── Teks Halaman

Tidak ada yang bisa didapati oleh rakyat pekerja dari omnibus law. Satu-satunya yang bisa kita dapati adalah pelajaran bahwa kepentingan modal dan kepentingan buruh adalah dua kutub yang tak terdamaikan. Buruh membutuhkan lapangan pekerjaan, tetapi ini tidak akan diperoleh lewat pengharapan atas datangnya investasi dari pemilik modal, yang datang dengan rantai yang mengungkung dan membelenggu buruh lebih lanjut.
Menolak omnibus law tanpa menjawab masalah bagaimana buruh bisa mendapatkan lapangan pekerjaan selama lapangan pekerjaan ini masih tergantung pada modal hanya menunda pertanyaan tersebut, sampai akhirnya jawabannya menjadi tak terelakkan: “Kita harus menerima omnibus”. Penolakan terhadap omnibus law oleh karenanya harus disertai dengan perspektif perjuangan yang melampaui ketergantungan nasib buruh pada kapital, yang bertujuan mematahkan rantai ketergantungan ini. Tanpanya kita akan terjebak untuk selamanya.

────
── Data Entri

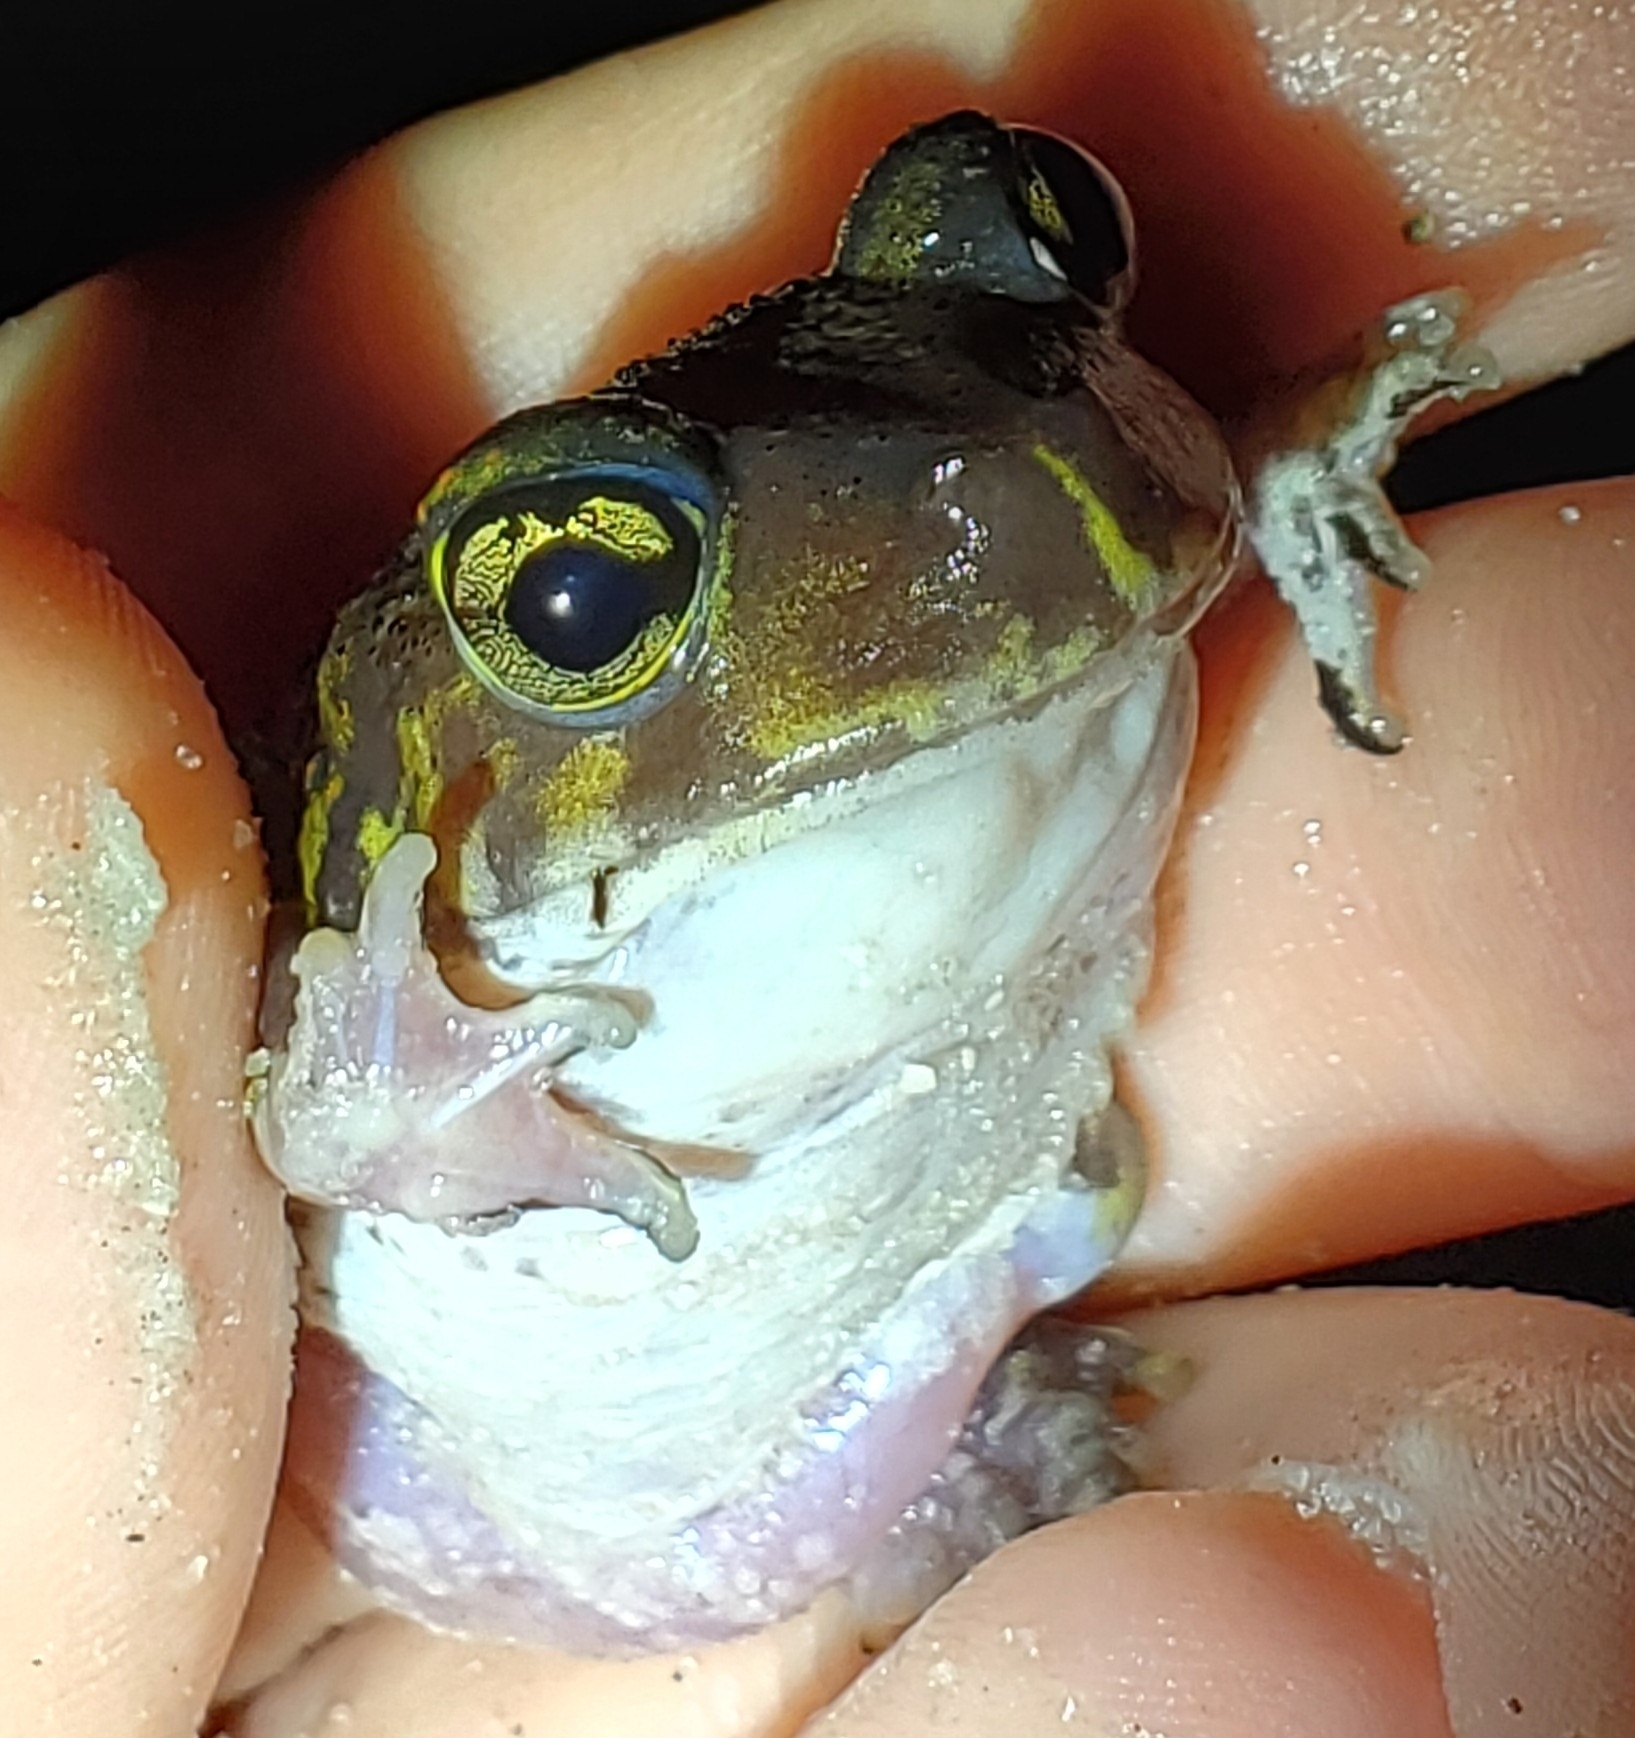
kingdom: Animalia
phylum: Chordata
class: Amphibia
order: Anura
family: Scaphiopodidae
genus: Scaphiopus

────
── Data Entri

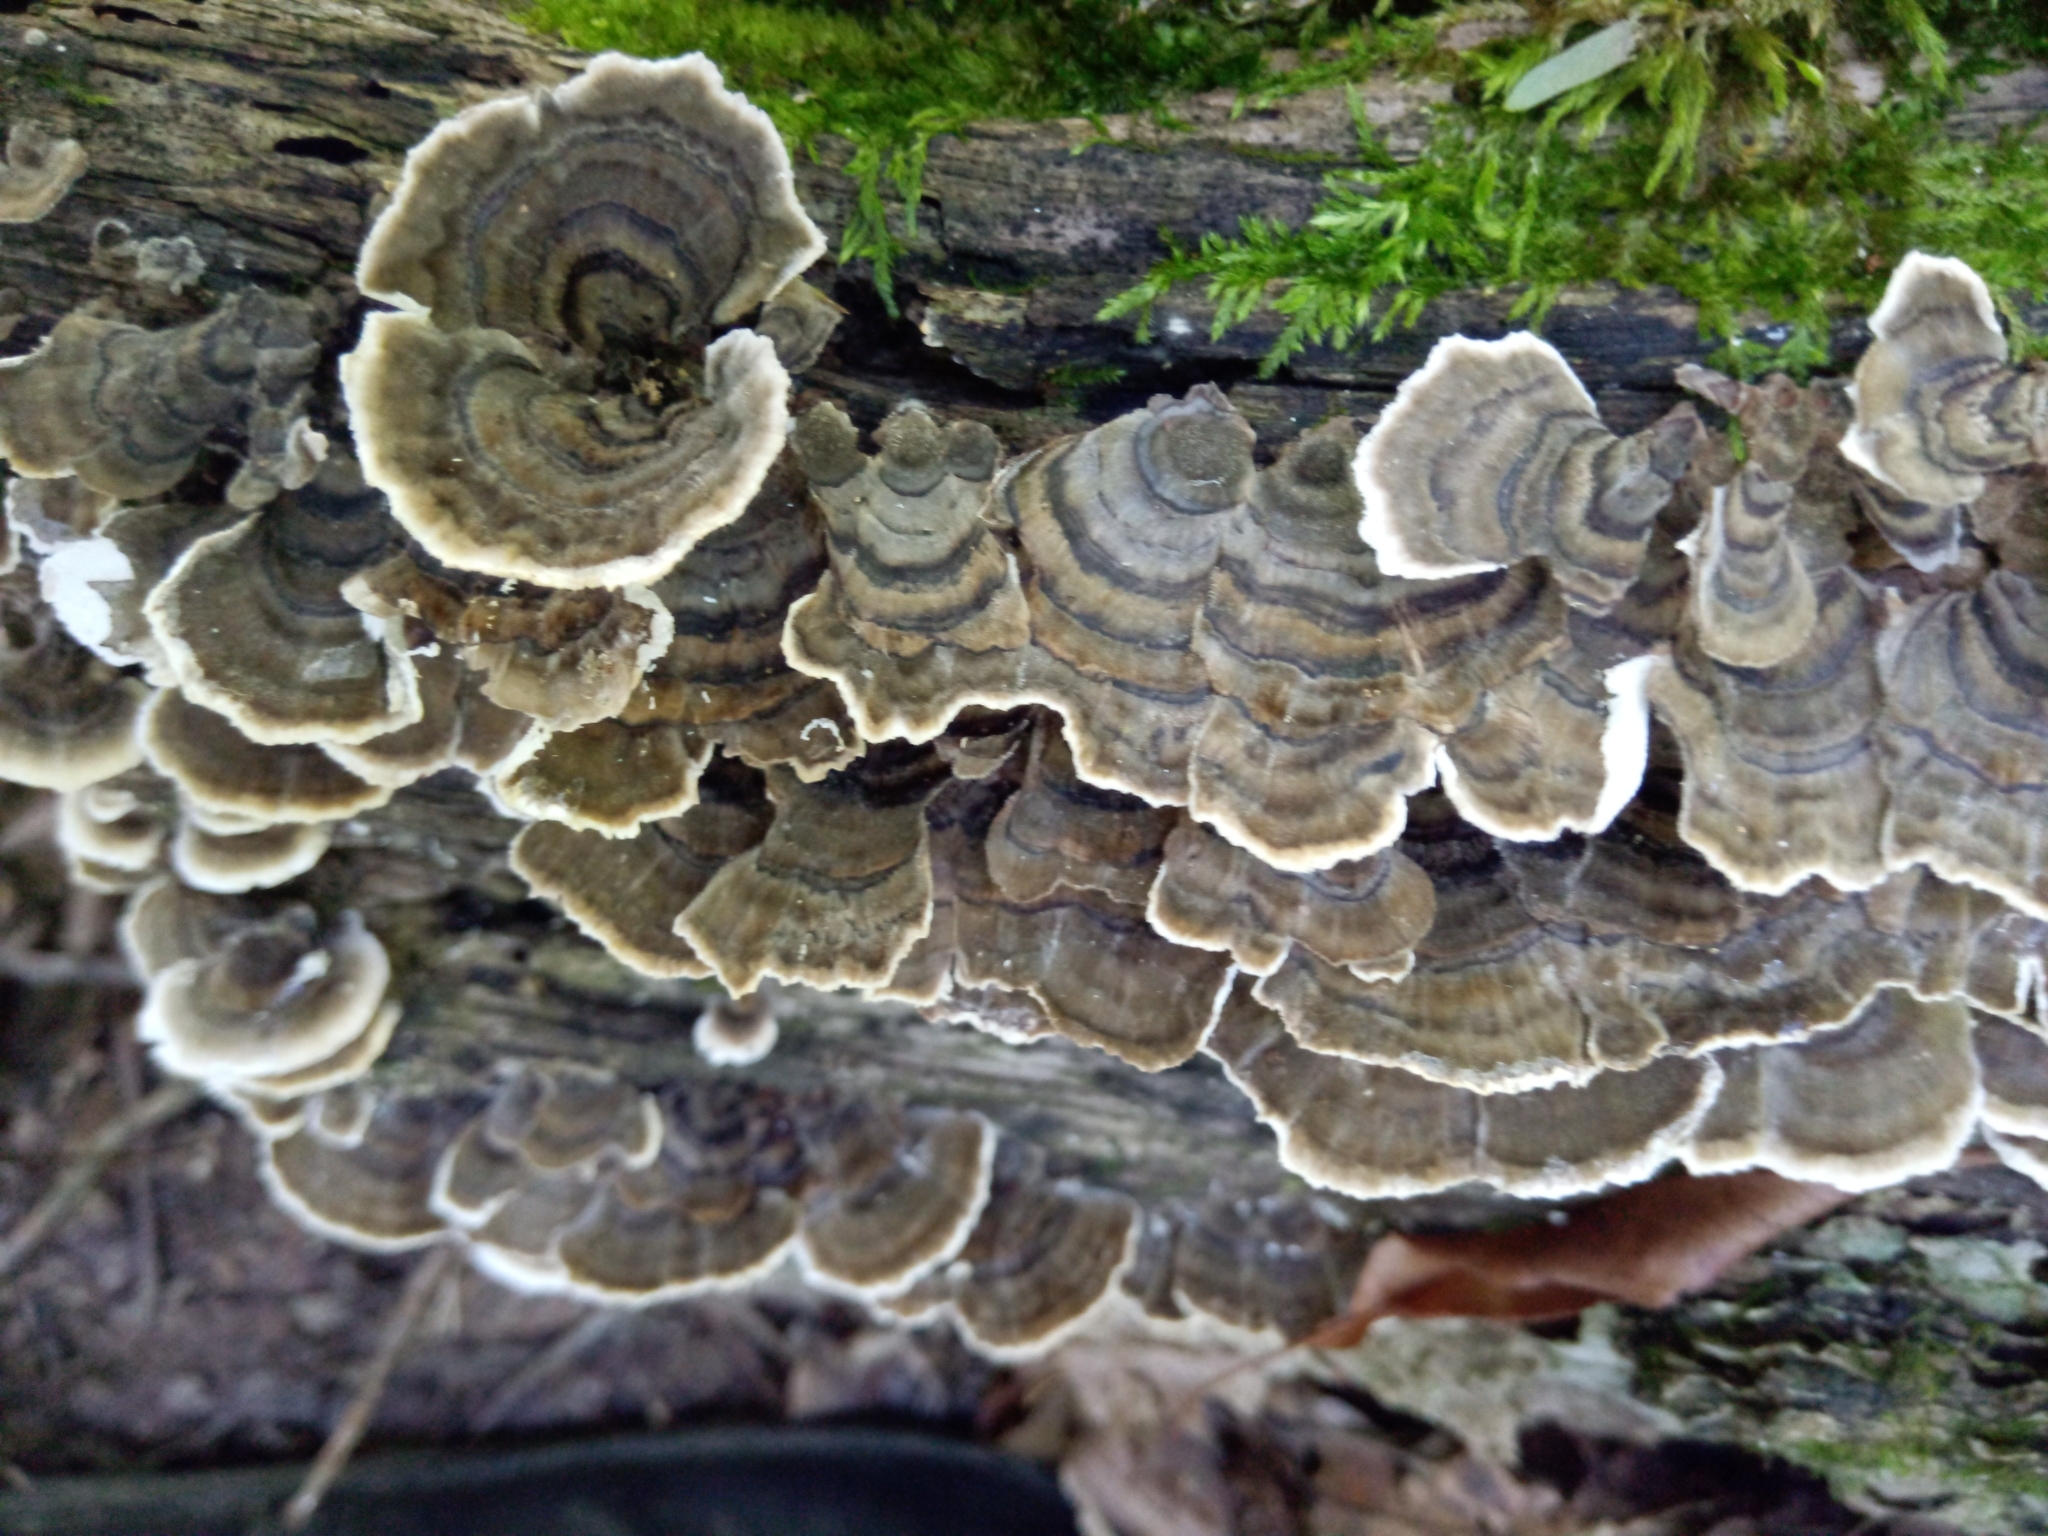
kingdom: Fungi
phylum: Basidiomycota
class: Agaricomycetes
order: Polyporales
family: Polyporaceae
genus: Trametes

────
── Data Entri

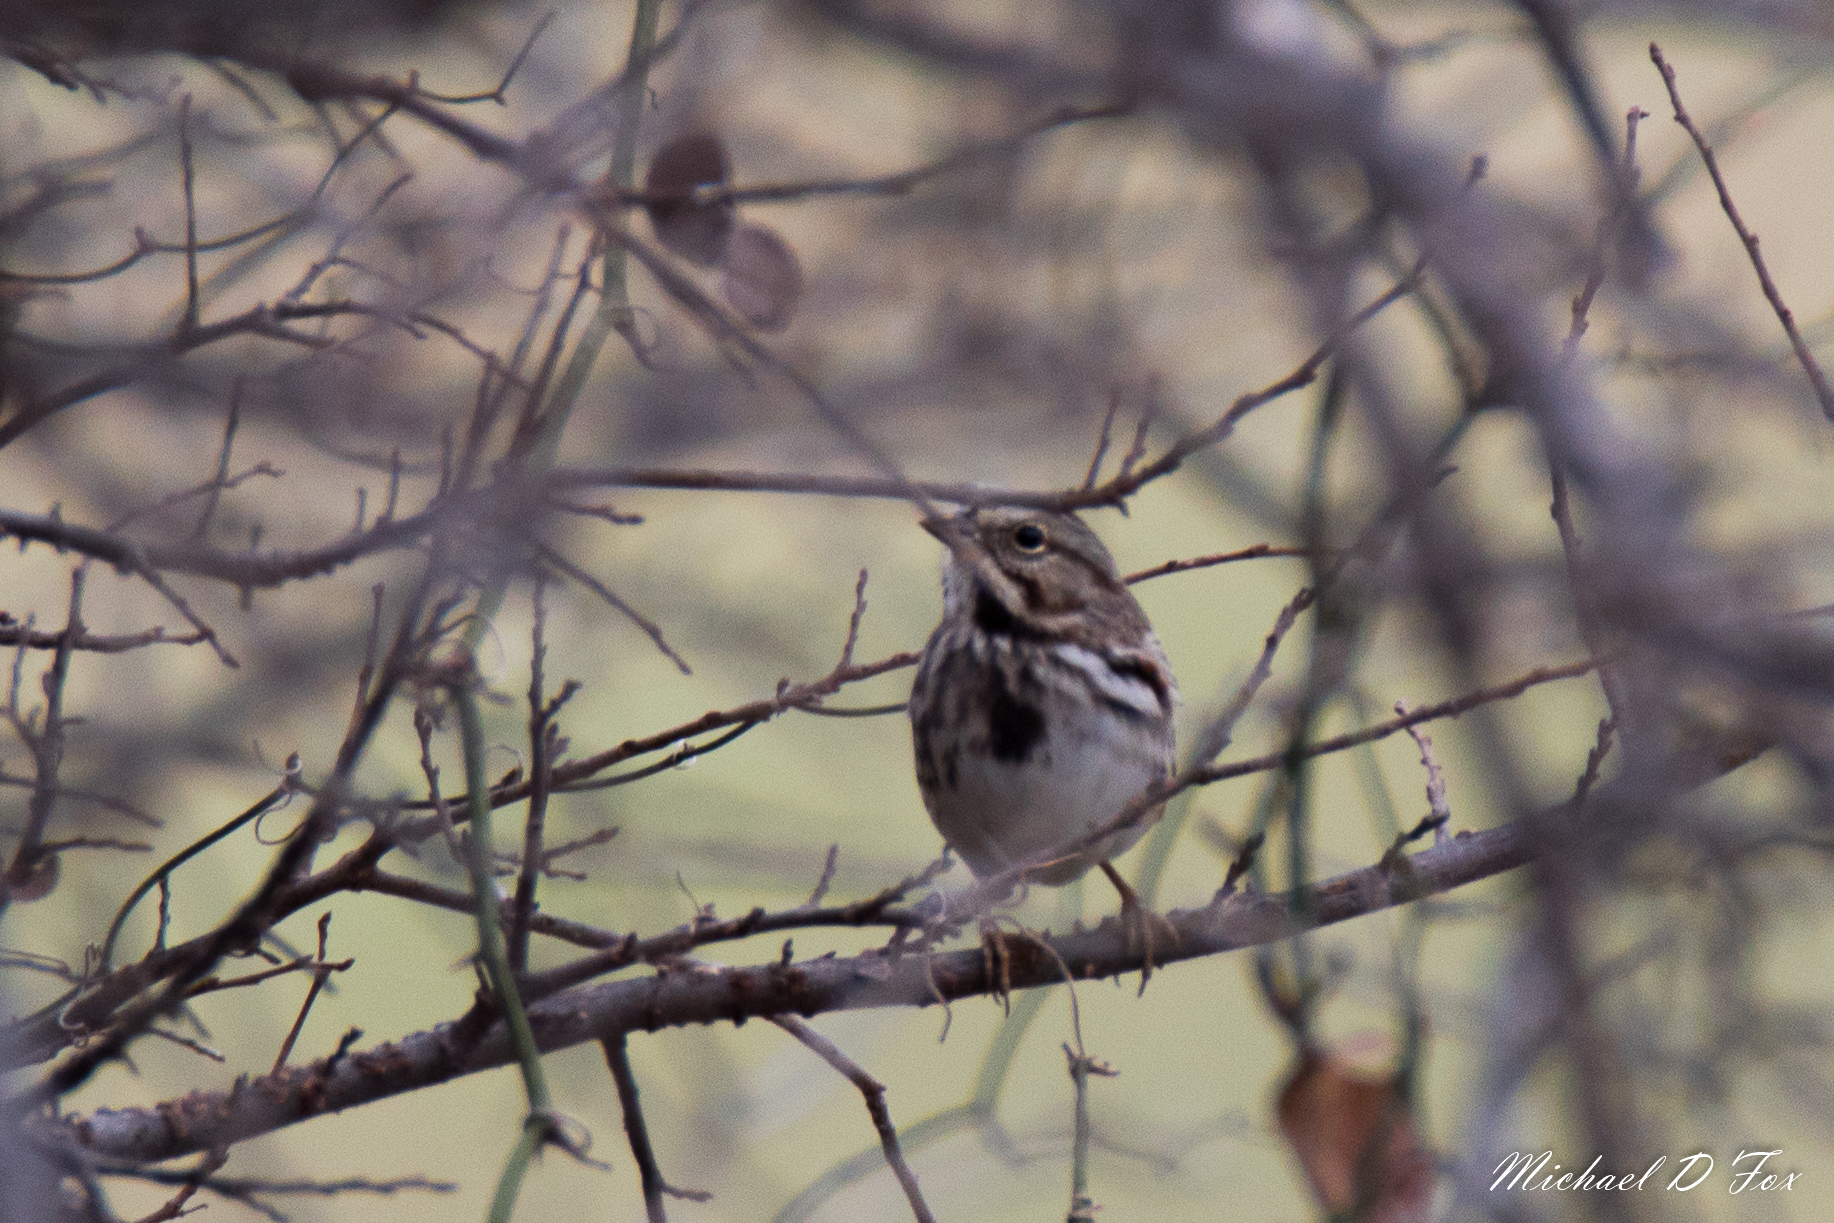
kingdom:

────

Latihan Singkat A: Tulis ulang kata demi kata bagian teks tentang omnibus law, dari "Menolak omnibus law" sampai "terjebak untuk selamanya.".
Latihan Singkat B: Menurut teks tentang omnibus law, penolakan terhadap omnibus law harus disertai dengan apa?
Latihan Singkat C: Teruskan teks tentang omnibus law, mulai setelah kalimat terakhirnya.
Entri-entri di atas sama sekali tidak dipakai di sini.

Jawaban Benar A:
Menolak omnibus law tanpa menjawab masalah bagaimana buruh bisa mendapatkan lapangan pekerjaan selama lapangan pekerjaan ini masih tergantung pada modal hanya menunda pertanyaan tersebut, sampai akhirnya jawabannya menjadi tak terelakkan: “Kita harus menerima omnibus”. Penolakan terhadap omnibus law oleh karenanya harus disertai dengan perspektif perjuangan yang melampaui ketergantungan nasib buruh pada kapital, yang bertujuan mematahkan rantai ketergantungan ini. Tanpanya kita akan terjebak untuk selamanya.

Jawaban Benar B: Penolakan itu harus disertai dengan perspektif perjuangan yang melampaui ketergantungan nasib buruh pada kapital, yang bertujuan mematahkan rantai ketergantungan ini.

Jawaban Benar C:
Lapangan pekerjaan yang layak bagi rakyat hanya bisa diciptakan bila tuas-tuas ekonomi ada di tangan rakyat, bukan di tangan segelintir pemilik modal yang jelas tidak punya niat untuk menanamnya kecuali kalau super profit terjamin untuk mereka. Ketika seluruh dunia jelas membutuhkan pekerjaan, mereka-mereka yang menguasai modal – dan kita sering diberitahu kalau mereka adalah “pencipta lapangan pekerjaan” – justru mengerami modal mereka yang triliunan dolar ini, menolak untuk memobilisasinya untuk menciptakan kerja yang sungguh dibutuhkan. Oleh karenanya mereka sudah tidak punya hak untuk memiliki dan mengendalikan kapital tersebut. Rakyat pekerja harus berjuang untuk merebut tuas-tuas ekonomi ini dari mereka. Nasionalisasi 100 bank dan korporasi terbesar dan terpenting di Indonesia! Dengan mengelola secara demokratis kekuatan ekonomi ini, rakyat pekerja bisa menciptakan jutaan lapangan pekerjaan yang layak dan mengakhiri pengangguran, kemiskinan dan penindasan dari muka bumi. Inilah satu-satunya solusi.